Unpublished Opinions
Morgan Duchesney is an Ottawa writer and martial arts instructor committed to adding context to public discourse on issues of national and international importance. His works on political economy, war, commerce and martial arts have appeared in Adbusters, Humanistic Perspectives, the Ottawa Citizen and the National Library of Australia.
Post Media’s John Robson on Jerusalem: Anti-Semitic Accusations and Mythology
Frustration with corporate media tactics that abuse public misconceptions about Israeli history and state conduct to normalize the false idea that even the most reasoned criticism of that country's behaviour is hate-based anti-Semitism.
Post Media’s John Robson on Jerusalem: Anti-Semitic Accusations and Mythology
Columnist and history lecturer John Robson recently flung generalized accusations of anti-Semitism against anyone who dares oppose the concept of establishing Israel’s capital at Jerusalem. Such a reflexive slur seems aimed more at creating a chill among reasonable and well-intentioned critics of Israeli state policy than eliminating genuine anti-Semitism.
Perhaps he is unaware that the Israeli parliament passed a law that would require a supermajority vote on Jerusalem issues. While that law can be overturned; it symbolizes the Netanyahu government’s stubborn intention to expand the Jewish population of the city and place Palestinian areas outside the city limits. In fact, Israel intends to add 150,000 West Bank settlers to Jerusalem’s population and further marginalize over 100,000 Palestinians whose homes will be outside the illegal Separation Wall that surrounds the city; thus revoking their residency and denying them civic rights in Jerusalem.
Much like medieval witchcraft charges; the anti-Semitic accusation is impossible to refute because the notion of anti-Semitism is subject to infinitely flexible definitions.

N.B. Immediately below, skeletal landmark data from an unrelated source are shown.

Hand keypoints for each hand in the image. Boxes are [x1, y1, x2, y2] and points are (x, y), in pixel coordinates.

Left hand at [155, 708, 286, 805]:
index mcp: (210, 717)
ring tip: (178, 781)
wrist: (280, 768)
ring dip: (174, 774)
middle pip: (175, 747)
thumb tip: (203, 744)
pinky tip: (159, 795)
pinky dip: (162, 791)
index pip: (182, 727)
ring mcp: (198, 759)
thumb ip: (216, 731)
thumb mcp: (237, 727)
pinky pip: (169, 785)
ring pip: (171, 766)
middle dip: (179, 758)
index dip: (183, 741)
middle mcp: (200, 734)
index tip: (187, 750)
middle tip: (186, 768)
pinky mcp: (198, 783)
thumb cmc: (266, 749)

Even the most reasoned defense against this slur can somehow be twisted into a fresh offense and thus, many well-intentioned people been falsely branded for even daring to examine the concept. The concept is especially attractive to those who have internalized monotheistic dogma.
As a university lecturer in history, Robson may be aware that the Palestine-Israel issue is generally devoid of comprehensive historical context on Zionism’s brutal anti-Semitism. During the years between the World Wars, European Zionist leaders like Ben Gurion and Sharett were so obsessed with their Palestine colonial project that they actively sabotaged U.S. and British efforts to re-settle Jewish refugees from Nazism in Britain and North America. After the Second World War ended, they were content to allow thousands of displaced Jews to remain in European camps even though these refugees had little interest in moving to the new State of Israel. Many languished in poverty and despair in camps that were dominated by Zionist thugs employed by the Zionist authorities. These people applied extreme pressure to any Jews who merely wished to restart their shattered lives somewhere other than Israel.

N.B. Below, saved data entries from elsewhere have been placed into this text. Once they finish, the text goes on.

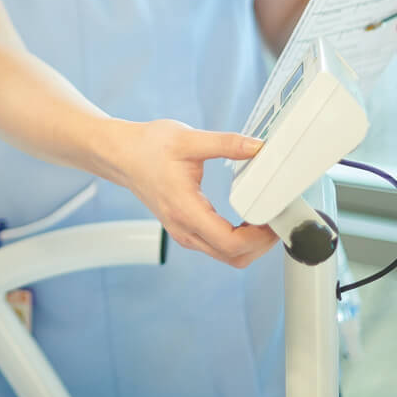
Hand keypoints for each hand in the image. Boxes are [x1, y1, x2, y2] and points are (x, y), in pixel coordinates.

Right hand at [116, 119, 276, 267]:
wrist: (121, 155)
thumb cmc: (147, 148)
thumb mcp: (188, 139)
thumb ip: (226, 144)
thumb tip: (258, 147)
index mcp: (185, 209)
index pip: (230, 243)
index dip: (259, 238)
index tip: (274, 219)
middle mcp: (184, 228)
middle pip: (233, 257)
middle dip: (261, 245)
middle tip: (276, 220)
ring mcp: (183, 232)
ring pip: (226, 256)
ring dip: (250, 245)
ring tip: (264, 218)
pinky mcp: (184, 229)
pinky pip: (216, 247)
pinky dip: (237, 241)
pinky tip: (246, 220)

For these fanatics, the Zionist project mattered more than the lives of their fellow Jews; many of whom were murdered in Palestine and elsewhere for daring to refuse financial and material support to terror organizations like the Irgun, Stern Gang and the infamous Lehi, who even recruited children as killers. Former terrorist leaders like Menachem Begin and Yitzhak Shamir later assumed senior political roles after careers of brutality.
Jewish terrorism has gradually evolved from its genesis in Israel’s formative years. Zionist guerilla attacks against Arabs and the British were minor compared to today’s lethal combination of state violence against Palestinians and militant settler violence targeting Arabs, Christians and Israelis. While Jewish terrorism has previously enjoyed quiet government approval; international pressure may cause the Israel state to acknowledgement its role sponsoring and perpetrating terrorism. As Chomsky once said, the best protection against terrorism is not to practice it yourself.
Corporate media figures like John Robson are not given to publicizing the unvarnished history of Israel and Western connivance in its creation at the expense of Palestine’s Arabs. Canadians are offered instead an odd blend of mythology and righteous accusations of anti-Semitism. The Israel press generally avoids such self-deception and provides a more realistic accounting of past and present.
Responding perhaps to the revealing work of historians like Benny Morris and Illan Pappé, Israeli bureaucrats continue to reseal declassified records that threaten to expose the darker aspects of Zionism and Western efforts to help Israel expand territorially. These censors may have been inspired by George Orwell, who said of history, “those who control the past control the future.”